Один переход они сделали до обеда, во время которого гостеприимные белки угостили их лесными орехами. Ох, и вкусные были орехи, то ли оттого, что наша троица очень проголодалась, то ли оттого, что орехи предлагались им от чистого сердца. А, может быть, от того и от другого.
Попрощавшись с гостеприимными белками, наши путешественники пустились в последний переход и к вечеру вышли к излучине реки, возле которой и находилась деревня. Вот только жителей в деревне они так и не нашли. Старики все повымирали, а молодежь разбежалась в поисках заработка.
Простик с Окейной решили остаться на ночлег в опустевшей деревне, чтобы, как говорится: «утро вечера мудренее». Утром они собирались подумать о своих дальнейших шагах.
А ночью по указке хозяина боулинг-клуба в деревню наведалась полиция. Она хотела найти беглецов, чтобы вернуть их хозяину.
Хорошо, что Попрыгунчик остался на улице и спал очень чутко. Услышав разговор полицейских, он так расквакался, что разбудил Простика и Окейну. Выглянув в окно, Простик увидел полицейских и вместе с Окейной поспешил скрыться в близлежащем лесу.
Полицейские, не найдя беглецов, немного посовещались и отправились в обратный путь.
Когда они уехали, Простик с Окейной вышли из лесу и решили, не теряя времени, покинуть деревню.

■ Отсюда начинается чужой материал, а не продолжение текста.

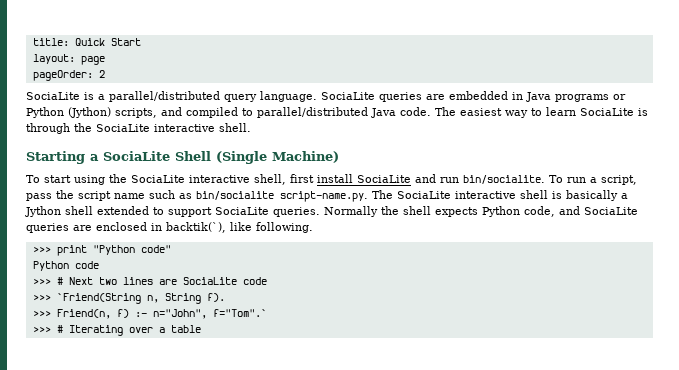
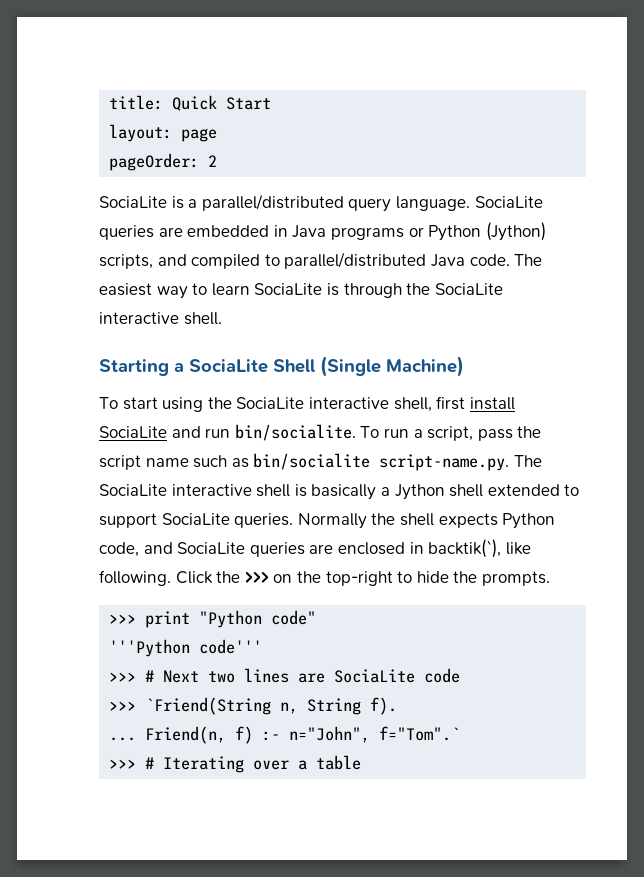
(313, 227) none -> [175,571,550,586] Click the >>> on the top-right to hide the prompts.
[32,261,99,271] Python code -> [109,639,263,657] '''Python code'''
[32,310,51,317] >>> -> [109,737,137,741] ...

Попрыгунчик отказался от их предложения идти в сторону родины Окейны и остался в деревне.
— Что я там буду делать, в этом жарком климате — сказал он, — я лучше останусь здесь, на своей родине. Здесь мне все привычно и знакомо.
На прощание, крепко обнявшись с Попрыгунчиком, Простик и Окейна скрылись в полусонном лесу.
Пожелаем же им счастливого пути и радостной встречи с родителями Окейны.